La part de l’industrie manufacturière s’est établie à 6,5% en moyenne depuis 2017. Le rapport dévoile l’émergence de la région du Nord avec 12,5% des EPMA. À noter que les régions du Sud ne sont pas comprises dans les analyses, en raison de la non-représentativité des données.
Toutefois, Amal Idrissi a souligné, dans ce sens, qu’il est prévu, pour 2025, de lancer un projet pilote avec la ville de Dakhla. L’analyse des données révèle également qu’au niveau de la forme juridique, une migration importante a été observée vers la SARL-AU. Bien que la forme juridique SARL reste la plus couramment adoptée par les EPMA, sa part a connu, entre 2017 et 2023, une diminution importante de 16 points au profit de la SARL-AU, qui est passée de 22,1% à 40,5% sur cette période. Par ailleurs, si le nombre de créations d’entreprises personnes morales reste en évolution (+20%), le nombre de dissolutions suit fortement la même tendance (+48,6%).
«Ces chiffres seraient encore plus élevés si l’on incluait les entreprises inactives n’ayant pas officiellement déclaré leur fermeture. D’après l’étude menée avec la Banque mondiale, 7,3% des entreprises sont restées inactives pendant au moins deux années et ont été les plus vulnérables à ces chocs. Le taux de dissolution les concernant est passé de 2% en moyenne avant la crise de Covid-19 à 17,2% dans la période post-Covid».
Crises, quel impact ?
Dans un autre registre, l’Observatoire s’est penché sur l’impact de la crise pandémique et des crises successives sur le chiffre d’affaires et la valeur ajoutée des différentes catégories d’entreprises. Sans grande surprise, les grandes entreprises ont tiré profit de la situation, avec une évolution de 66% en 2023, contre 63% en 2017. Ces évolutions reflètent l’impact inégal de la crise sanitaire et celui de la reprise économique qui s’en est suivie.

- _Tâches à réaliser_:
1. Reproduisez fidèlement le passage de l'extrait qui va de « Toutefois, Amal Idrissi » à « même tendance (+48,6%). ».
2. Transformez en liste à puces le paragraphe de l'extrait qui commence par « Toutefois, Amal Idrissi a souligné », en conservant ses faits principaux.
3. Relevez toutes les années mentionnées dans l'extrait.

- _Données présentées_:
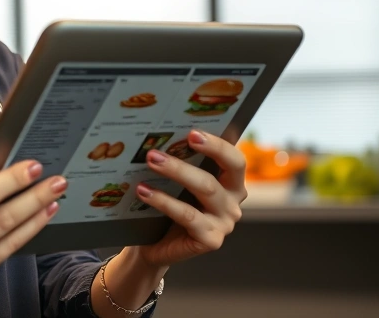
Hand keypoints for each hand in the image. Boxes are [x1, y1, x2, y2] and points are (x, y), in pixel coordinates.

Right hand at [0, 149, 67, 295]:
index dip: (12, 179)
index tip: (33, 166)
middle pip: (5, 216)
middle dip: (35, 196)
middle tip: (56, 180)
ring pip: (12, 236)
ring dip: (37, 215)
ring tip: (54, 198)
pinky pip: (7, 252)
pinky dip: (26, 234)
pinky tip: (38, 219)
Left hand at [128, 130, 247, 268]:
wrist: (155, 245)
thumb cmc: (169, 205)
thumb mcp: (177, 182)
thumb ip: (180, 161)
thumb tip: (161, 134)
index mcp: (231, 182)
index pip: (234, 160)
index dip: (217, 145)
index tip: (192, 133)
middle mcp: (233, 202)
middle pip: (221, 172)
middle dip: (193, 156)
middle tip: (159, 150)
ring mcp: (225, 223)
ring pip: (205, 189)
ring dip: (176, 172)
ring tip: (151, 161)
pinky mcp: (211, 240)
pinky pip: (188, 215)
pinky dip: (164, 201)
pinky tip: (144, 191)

---

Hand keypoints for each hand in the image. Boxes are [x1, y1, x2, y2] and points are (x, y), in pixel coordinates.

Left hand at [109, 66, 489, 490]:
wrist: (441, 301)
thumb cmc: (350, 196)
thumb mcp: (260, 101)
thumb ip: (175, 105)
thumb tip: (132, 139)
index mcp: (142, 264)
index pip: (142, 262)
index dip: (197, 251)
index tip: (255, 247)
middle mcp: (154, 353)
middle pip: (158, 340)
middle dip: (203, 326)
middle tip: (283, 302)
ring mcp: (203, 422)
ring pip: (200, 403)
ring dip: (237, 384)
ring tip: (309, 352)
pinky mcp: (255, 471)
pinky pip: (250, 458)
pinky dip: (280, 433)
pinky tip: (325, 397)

- _Réponses aux tâches_:
1.
Toutefois, Amal Idrissi a souligné, dans ce sens, qu’il est prévu, pour 2025, de lancer un projet pilote avec la ville de Dakhla. L’analyse des données révèle également qu’au niveau de la forme juridique, une migration importante a été observée vers la SARL-AU. Bien que la forme juridique SARL reste la plus couramment adoptée par les EPMA, sa part a connu, entre 2017 et 2023, une diminution importante de 16 points au profit de la SARL-AU, qui est passée de 22,1% à 40,5% sur cette période. Par ailleurs, si le nombre de créations d’entreprises personnes morales reste en évolution (+20%), le nombre de dissolutions suit fortement la même tendance (+48,6%).

2.
- Un projet pilote avec la ville de Dakhla est prévu pour 2025.
- Une migration importante vers la SARL-AU a été observée au niveau de la forme juridique.
- La SARL reste la forme la plus adoptée par les EPMA, mais sa part a baissé de 16 points entre 2017 et 2023.
- La part de la SARL-AU est passée de 22,1 % à 40,5 % sur cette période.
- Les créations d'entreprises personnes morales ont progressé de 20 %.
- Les dissolutions ont augmenté de 48,6 %.

3. 2017, 2023, 2025